2003: The first official curricula in foreign and regional languages for primary school are published.
Figure 5: Regional Languages of France: Bilingual Instruction. http://www.flarep.com/cartes
2006: The French National Assembly rejects a proposed Constitutional amendment calling for the recognition of regional languages.
2010: The Fédération pour les Langues Régionales dans l’Enseignement Publique reports a total of 53,029 French primary students (approximately 1.3% of all those enrolled) studying in bilingual schools, not all of them public institutions.
2012: 7,000 people march the streets of Bayonne to demonstrate for the recognition of Basque as an official language.

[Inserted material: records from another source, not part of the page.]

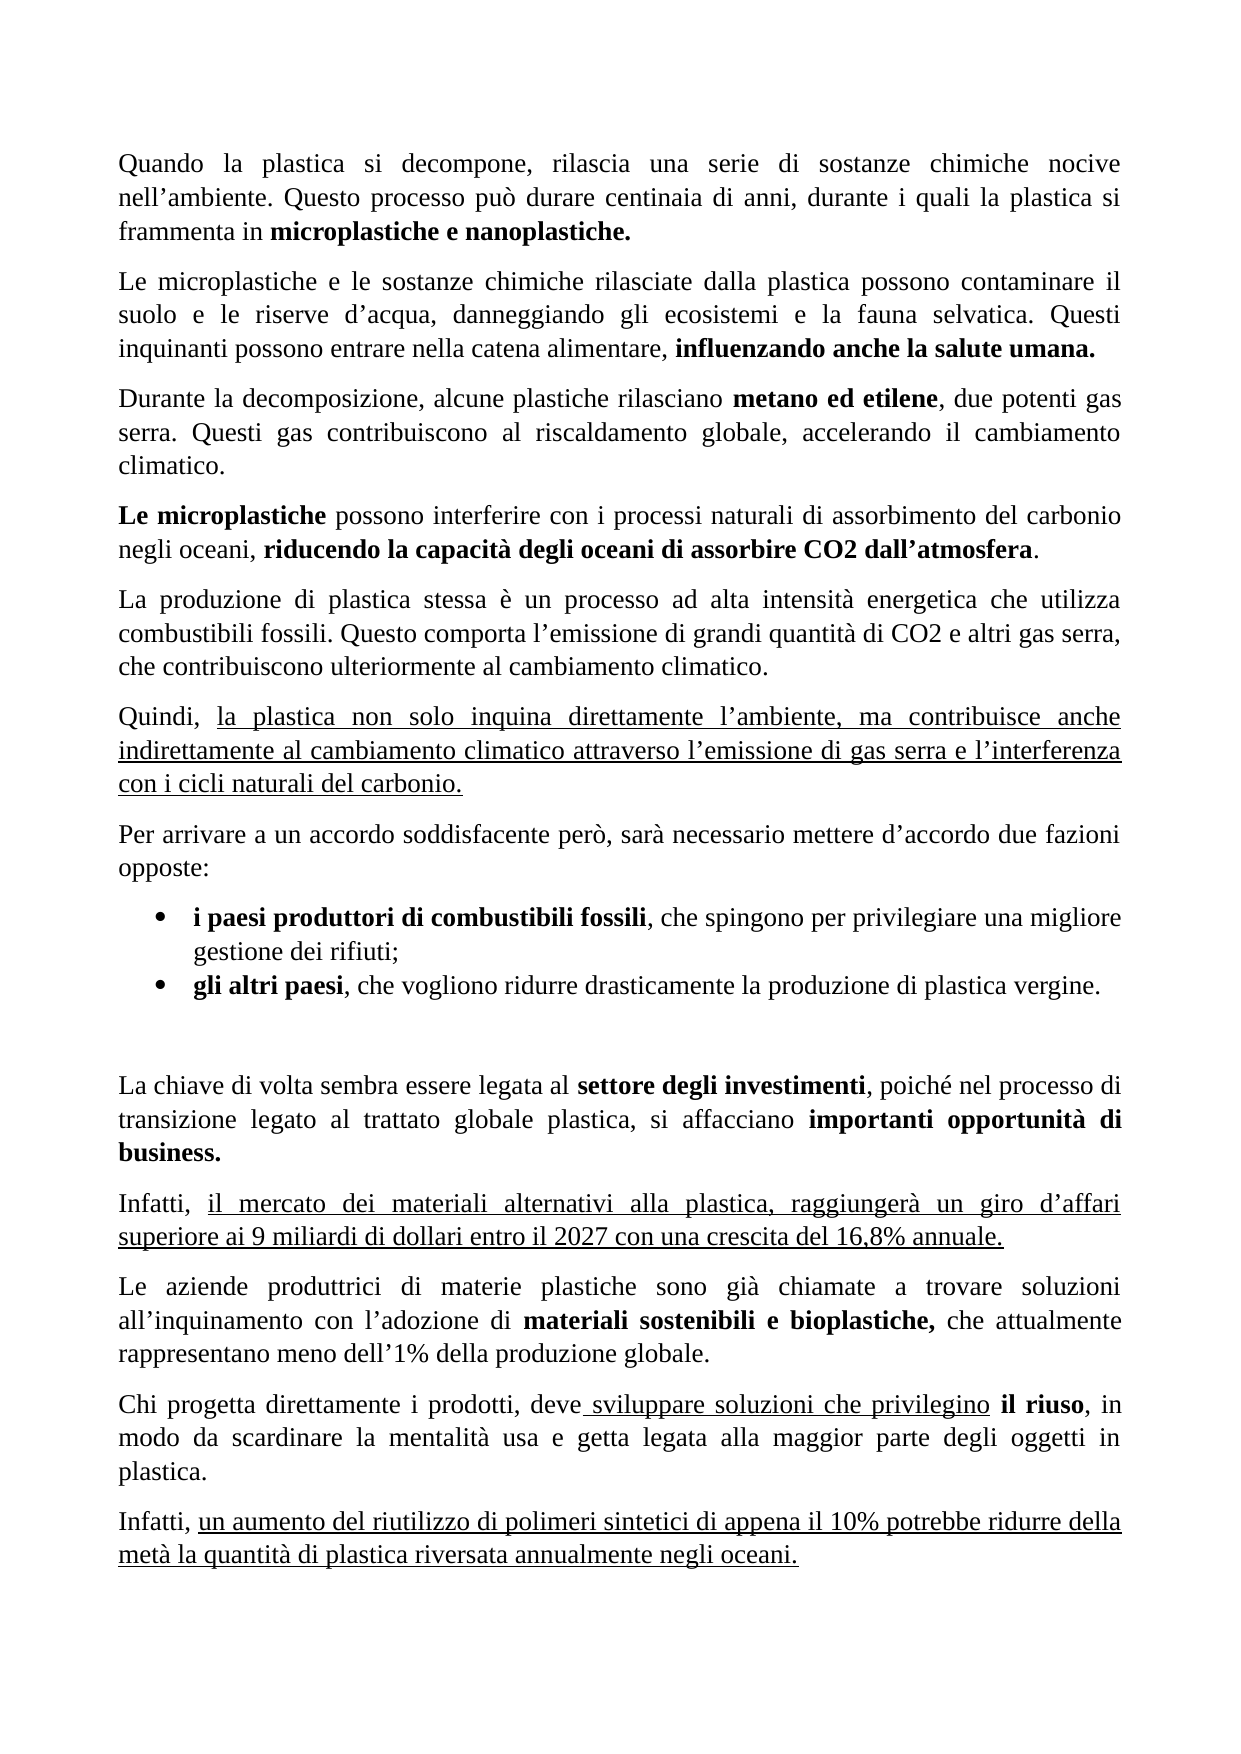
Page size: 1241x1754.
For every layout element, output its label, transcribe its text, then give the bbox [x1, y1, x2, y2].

text Le microplastiche e le sostanze chimiche rilasciate dalla plastica possono contaminare il suolo e le riserve d’acqua, danneggiando gli ecosistemi e la fauna selvatica. Questi inquinanti possono entrare nella catena alimentare, influenzando anche la salute umana. [118, 265, 1122, 363]
text La produzione di plastica stessa è un processo ad alta intensità energetica che utilizza combustibili fossili. Questo comporta l’emissione di grandi quantità di CO2 e altri gas serra, che contribuiscono ulteriormente al cambiamento climatico. [118, 583, 1122, 681]
list i paesi produttori di combustibili fossili, che spingono per privilegiare una migliore gestione dei rifiuti; [156, 902, 1122, 966]
text Per arrivare a un accordo soddisfacente però, sarà necessario mettere d’accordo due fazioni opposte: [118, 818, 1122, 882]
text Quando la plastica si decompone, rilascia una serie di sostanze chimiche nocive nell’ambiente. Questo processo può durare centinaia di anni, durante i quali la plastica si frammenta in microplastiche e nanoplastiche. [118, 148, 1122, 246]
text Infatti, il mercato dei materiali alternativi alla plastica, raggiungerà un giro d’affari superiore ai 9 miliardi di dollari entro il 2027 con una crescita del 16,8% annuale. [118, 1187, 1122, 1251]
text Quindi, la plastica non solo inquina direttamente l’ambiente, ma contribuisce anche indirettamente al cambiamento climatico attraverso l’emissione di gas serra e l’interferenza con i cicli naturali del carbonio. [118, 763, 1122, 799]
text La chiave di volta sembra essere legata al settore degli investimenti, poiché nel processo di transizione legato al trattato globale plastica, si affacciano importanti opportunità di business. [118, 1069, 1122, 1168]
text Le microplastiche possono interferire con i processi naturali di assorbimento del carbonio negli oceani, riducendo la capacità degli oceani di assorbire CO2 dall’atmosfera. [118, 499, 1122, 564]
text Quindi, la plastica non solo inquina direttamente l’ambiente, ma contribuisce anche indirettamente al cambiamento climatico attraverso l’emissione di gas serra e l’interferenza con i cicli naturali del carbonio. [118, 701, 1122, 761]
text Infatti, un aumento del riutilizzo di polimeri sintetici di appena il 10% potrebbe ridurre della metà la quantità di plastica riversata annualmente negli oceani. [118, 1505, 1122, 1570]
list gli altri paesi, che vogliono ridurre drasticamente la produzione di plastica vergine. [156, 969, 1122, 1000]
text Chi progetta direttamente i prodotti, deve sviluppare soluzioni che privilegino il riuso, in modo da scardinare la mentalità usa e getta legata alla maggior parte degli oggetti in plastica. [118, 1388, 1122, 1486]
text Le aziende produttrici di materie plastiche sono già chiamate a trovare soluzioni all’inquinamento con l’adozione di materiali sostenibili e bioplastiche, che attualmente rappresentano meno dell’1% della produzione globale. [118, 1270, 1122, 1369]
text Durante la decomposizione, alcune plastiche rilasciano metano ed etilene, due potenti gas serra. Questi gas contribuiscono al riscaldamento globale, accelerando il cambiamento climatico. [118, 382, 1122, 480]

President François Hollande proclaims, in a letter to the Association des Régions de France, “I will make sure that the Charter for Regional or Minority Languages is ratified.”
2013: French members of the European Parliament voted against a resolution on endangered regional languages saying that “it violates the unity of the French Republic.” Overall, 92% of EU lawmakers approved the resolution.
2014: Najat Vallaud-Belkacem, a Moroccan-born French citizen is appointed France’s Minister of Education. Her appointment meets outrage and attacks from some quarters, including wide circulation of a fraudulent memo written in her name and advising French towns to offer weekly Arabic language classes—signaling continued discomfort with the question of the language rights of France’s immigrant minorities.
2015: The French Senate rejects a bill to amend the Constitution in order to ratify the European Charter for Regional and Minority Languages, citing danger to French unity. Excluding France, 25 out of 47 member states have ratified the Charter on Minority and Regional Languages and it is now a prerequisite for new EU applicant countries. Even if France eventually ratifies the charter, it is not required to adopt the articles related to providing bilingual education.
2016: French lawmakers reject a proposal to allow immersion in languages other than French in schools.